So-called ‘good cholesterol’ increases risk of early death

People with high levels of ‘good cholesterol’ have a higher mortality rate than people with normal levels, according to new research by the University of Copenhagen.

In men with extremely high HDL levels, the mortality rate was 106 per cent higher than for the normal group. For women with extremely high levels, the mortality rate was 68 per cent higher.

Børge Nordestgaard, one of the study’s authors, said: ‘These results radically change the way we understand ‘good’ cholesterol.
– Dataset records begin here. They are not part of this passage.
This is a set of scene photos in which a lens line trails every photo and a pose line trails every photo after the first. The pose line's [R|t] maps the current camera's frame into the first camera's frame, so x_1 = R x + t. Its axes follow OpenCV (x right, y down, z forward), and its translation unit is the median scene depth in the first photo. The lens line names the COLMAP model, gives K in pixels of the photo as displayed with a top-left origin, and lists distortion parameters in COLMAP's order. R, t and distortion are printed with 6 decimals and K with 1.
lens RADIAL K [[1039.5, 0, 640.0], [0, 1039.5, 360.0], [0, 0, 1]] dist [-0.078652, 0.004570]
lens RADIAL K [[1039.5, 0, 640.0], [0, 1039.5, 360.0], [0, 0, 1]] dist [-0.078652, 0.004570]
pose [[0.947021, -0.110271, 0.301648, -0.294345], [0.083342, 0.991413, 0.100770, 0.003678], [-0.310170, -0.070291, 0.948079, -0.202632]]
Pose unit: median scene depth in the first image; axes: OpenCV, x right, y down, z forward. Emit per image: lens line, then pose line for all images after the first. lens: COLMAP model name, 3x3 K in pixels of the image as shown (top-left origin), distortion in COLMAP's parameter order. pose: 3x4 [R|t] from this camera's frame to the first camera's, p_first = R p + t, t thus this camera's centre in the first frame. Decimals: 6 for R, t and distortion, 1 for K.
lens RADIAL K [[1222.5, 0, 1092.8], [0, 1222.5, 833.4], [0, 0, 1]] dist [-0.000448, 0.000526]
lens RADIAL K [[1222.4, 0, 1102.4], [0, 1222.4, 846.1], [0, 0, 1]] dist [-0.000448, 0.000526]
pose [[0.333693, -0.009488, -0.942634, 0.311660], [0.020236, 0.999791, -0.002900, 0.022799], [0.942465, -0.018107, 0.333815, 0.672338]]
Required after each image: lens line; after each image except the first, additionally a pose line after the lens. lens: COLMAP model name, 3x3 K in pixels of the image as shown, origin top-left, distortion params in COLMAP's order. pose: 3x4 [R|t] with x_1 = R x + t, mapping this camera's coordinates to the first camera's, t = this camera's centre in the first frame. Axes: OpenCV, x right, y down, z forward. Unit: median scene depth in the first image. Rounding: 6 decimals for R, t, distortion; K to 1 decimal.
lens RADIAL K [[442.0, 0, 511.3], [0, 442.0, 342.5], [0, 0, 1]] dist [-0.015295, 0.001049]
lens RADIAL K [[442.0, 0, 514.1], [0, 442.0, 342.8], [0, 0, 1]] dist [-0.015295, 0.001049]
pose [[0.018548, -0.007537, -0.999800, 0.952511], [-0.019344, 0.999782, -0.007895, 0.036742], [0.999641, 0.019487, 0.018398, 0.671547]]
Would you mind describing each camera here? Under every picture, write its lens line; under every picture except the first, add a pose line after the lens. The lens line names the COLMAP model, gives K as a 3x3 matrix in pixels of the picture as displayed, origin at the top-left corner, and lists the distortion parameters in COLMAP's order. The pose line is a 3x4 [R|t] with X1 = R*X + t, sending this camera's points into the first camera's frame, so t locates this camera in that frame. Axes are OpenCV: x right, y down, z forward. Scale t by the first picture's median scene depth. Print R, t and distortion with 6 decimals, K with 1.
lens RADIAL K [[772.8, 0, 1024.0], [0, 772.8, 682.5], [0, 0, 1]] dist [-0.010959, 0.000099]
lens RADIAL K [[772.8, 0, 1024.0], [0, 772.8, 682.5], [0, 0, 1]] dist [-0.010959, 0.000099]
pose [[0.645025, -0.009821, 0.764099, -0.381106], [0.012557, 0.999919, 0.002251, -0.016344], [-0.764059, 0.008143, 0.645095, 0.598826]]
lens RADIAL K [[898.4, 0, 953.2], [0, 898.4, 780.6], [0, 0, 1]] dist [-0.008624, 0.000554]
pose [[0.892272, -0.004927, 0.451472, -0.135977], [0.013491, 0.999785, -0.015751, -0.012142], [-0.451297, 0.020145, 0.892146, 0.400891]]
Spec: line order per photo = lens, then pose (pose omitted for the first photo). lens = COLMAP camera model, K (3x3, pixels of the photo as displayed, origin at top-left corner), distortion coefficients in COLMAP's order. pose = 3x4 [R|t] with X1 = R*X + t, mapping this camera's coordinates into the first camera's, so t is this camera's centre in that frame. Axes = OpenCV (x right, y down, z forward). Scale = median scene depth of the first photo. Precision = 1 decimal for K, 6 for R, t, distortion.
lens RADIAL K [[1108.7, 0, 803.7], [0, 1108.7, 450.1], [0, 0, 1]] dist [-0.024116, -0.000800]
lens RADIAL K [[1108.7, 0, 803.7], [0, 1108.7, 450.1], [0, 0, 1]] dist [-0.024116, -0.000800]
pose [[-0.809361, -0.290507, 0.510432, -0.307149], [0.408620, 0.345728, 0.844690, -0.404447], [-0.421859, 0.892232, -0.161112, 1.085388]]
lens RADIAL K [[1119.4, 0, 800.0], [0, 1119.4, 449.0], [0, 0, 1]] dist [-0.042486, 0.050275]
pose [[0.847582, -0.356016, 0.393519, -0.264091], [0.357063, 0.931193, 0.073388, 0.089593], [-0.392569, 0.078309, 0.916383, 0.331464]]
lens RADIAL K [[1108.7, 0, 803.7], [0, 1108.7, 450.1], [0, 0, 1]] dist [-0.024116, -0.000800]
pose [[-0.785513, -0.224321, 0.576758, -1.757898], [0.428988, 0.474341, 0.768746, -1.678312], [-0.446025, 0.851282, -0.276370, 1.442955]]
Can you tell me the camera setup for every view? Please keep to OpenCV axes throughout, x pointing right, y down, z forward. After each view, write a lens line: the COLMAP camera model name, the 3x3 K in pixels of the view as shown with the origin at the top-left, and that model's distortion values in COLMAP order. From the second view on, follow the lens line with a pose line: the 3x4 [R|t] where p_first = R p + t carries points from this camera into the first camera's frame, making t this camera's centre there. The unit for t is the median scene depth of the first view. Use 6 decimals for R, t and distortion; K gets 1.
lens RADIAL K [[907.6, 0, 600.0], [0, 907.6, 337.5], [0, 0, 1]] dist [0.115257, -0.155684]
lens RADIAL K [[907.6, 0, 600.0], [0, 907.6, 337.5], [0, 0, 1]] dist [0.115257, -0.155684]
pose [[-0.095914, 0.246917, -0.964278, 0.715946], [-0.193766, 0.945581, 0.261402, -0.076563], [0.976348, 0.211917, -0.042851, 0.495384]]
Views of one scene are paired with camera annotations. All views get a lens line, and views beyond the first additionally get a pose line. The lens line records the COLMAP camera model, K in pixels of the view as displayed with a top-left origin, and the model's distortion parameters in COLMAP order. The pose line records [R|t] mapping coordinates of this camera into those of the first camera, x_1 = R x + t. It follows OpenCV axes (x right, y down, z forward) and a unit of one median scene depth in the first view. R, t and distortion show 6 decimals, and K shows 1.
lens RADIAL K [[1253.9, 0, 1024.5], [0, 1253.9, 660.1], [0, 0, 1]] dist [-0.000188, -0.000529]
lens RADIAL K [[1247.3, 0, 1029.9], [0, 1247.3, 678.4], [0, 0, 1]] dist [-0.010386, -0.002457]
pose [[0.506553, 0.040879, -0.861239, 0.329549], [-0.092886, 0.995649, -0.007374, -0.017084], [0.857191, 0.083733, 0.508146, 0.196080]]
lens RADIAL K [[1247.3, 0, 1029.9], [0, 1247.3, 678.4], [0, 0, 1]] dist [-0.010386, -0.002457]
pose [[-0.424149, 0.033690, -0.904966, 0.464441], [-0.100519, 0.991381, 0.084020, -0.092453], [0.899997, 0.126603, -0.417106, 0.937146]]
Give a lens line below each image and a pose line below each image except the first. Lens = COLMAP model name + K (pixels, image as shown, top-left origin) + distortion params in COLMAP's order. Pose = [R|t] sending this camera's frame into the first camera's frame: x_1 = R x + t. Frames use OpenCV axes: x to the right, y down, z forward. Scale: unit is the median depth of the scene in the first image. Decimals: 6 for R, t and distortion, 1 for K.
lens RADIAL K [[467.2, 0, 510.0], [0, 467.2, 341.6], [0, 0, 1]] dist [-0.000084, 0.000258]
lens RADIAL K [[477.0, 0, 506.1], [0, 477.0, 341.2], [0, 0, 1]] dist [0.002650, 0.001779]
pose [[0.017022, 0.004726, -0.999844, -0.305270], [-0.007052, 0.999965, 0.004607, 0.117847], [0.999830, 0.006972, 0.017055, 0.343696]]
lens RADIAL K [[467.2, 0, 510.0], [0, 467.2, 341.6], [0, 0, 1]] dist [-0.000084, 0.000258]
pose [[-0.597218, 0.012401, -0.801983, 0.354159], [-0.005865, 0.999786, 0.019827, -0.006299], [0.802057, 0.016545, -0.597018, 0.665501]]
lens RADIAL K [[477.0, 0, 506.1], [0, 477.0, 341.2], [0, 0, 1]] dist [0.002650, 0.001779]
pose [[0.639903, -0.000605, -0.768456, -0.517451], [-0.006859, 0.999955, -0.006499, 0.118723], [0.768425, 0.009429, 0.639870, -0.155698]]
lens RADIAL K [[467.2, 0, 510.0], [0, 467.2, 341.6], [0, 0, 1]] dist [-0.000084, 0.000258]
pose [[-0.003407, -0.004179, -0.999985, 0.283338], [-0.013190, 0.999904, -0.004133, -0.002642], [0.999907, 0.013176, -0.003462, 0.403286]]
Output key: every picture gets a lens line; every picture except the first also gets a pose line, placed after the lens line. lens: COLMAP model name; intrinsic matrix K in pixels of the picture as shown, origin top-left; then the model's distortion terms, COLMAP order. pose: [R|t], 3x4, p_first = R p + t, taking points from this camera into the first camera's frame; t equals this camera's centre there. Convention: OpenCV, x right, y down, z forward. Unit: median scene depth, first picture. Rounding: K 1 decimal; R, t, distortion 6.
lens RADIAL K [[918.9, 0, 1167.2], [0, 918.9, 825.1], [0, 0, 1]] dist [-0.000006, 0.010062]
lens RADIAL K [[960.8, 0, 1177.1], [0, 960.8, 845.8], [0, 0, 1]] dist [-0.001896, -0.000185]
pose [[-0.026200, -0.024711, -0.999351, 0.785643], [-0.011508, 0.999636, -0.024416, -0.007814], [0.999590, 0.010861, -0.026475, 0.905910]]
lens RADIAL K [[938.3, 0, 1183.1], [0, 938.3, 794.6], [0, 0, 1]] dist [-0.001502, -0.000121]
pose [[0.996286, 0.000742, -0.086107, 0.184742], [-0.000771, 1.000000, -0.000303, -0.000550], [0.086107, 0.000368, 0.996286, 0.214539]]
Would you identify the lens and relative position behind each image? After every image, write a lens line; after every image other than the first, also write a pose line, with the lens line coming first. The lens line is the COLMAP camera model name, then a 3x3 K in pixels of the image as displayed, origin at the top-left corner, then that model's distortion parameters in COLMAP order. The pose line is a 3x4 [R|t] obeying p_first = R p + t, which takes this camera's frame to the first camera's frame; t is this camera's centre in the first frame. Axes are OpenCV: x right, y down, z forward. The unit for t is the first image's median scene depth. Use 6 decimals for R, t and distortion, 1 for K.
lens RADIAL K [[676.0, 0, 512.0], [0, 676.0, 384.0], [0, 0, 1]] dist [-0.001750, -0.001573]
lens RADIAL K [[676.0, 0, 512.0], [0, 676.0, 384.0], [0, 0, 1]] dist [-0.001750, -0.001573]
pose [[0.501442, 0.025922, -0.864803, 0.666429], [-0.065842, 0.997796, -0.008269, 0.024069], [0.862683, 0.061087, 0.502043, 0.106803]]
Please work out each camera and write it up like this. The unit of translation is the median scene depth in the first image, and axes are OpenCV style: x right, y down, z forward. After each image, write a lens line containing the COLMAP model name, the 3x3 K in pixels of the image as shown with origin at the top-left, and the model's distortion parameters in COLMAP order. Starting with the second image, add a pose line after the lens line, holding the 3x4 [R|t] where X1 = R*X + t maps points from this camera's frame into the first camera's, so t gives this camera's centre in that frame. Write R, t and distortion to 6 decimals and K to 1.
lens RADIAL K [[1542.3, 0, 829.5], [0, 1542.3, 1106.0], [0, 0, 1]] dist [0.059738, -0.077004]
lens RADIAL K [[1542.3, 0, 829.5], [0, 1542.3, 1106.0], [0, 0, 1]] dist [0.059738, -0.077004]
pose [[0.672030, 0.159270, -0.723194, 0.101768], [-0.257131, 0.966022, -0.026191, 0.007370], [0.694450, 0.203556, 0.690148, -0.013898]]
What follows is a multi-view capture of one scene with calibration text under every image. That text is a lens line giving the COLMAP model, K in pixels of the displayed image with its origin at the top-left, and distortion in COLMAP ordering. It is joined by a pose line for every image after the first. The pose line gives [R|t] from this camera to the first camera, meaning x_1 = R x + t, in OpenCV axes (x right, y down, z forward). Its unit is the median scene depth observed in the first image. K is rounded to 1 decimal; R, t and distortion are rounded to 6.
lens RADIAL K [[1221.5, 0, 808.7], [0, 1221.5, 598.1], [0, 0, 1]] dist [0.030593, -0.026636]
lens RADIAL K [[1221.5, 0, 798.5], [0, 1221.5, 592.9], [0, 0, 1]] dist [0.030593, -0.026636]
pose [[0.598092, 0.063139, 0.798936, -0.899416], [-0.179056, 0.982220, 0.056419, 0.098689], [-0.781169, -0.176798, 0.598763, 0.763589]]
Doctors like myself have been used to congratulating patients who had a very high level of HDL in their blood. But we should no longer do so, as this study shows a dramatically higher mortality rate.’

The researchers analysed data from 116,000 subjects from the Copenhagen City Heart Study and the Copenhagen General Population Study, in combination with mortality data from the Danish Civil Registration System. They have followed the subjects for an average of 6 years, and based the study on just over 10,500 deaths.

They calculated the mortality rate based on these deaths and medical information on the subjects. Just 0.4 per cent of the men and 0.3 per cent of the women covered by the study had an extremely high level of HDL in their blood.

The study also found excessive mortality for people with extremely low levels of HDL in the blood. The people with medium levels of HDL in the blood had the lowest mortality.

This is the first study to demonstrate excessive mortality rates associated with high levels of HDL in the general population.

Nordestgaard said: ‘It appears that we need to remove the focus from HDL as an important health indicator in research, at hospitals and at the general practitioner. These are the smallest lipoproteins in the blood, and perhaps we ought to examine some of the larger ones instead. For example, looking at blood levels of triglyceride and LDL, the ‘bad’ cholesterol, are probably better health indicators.’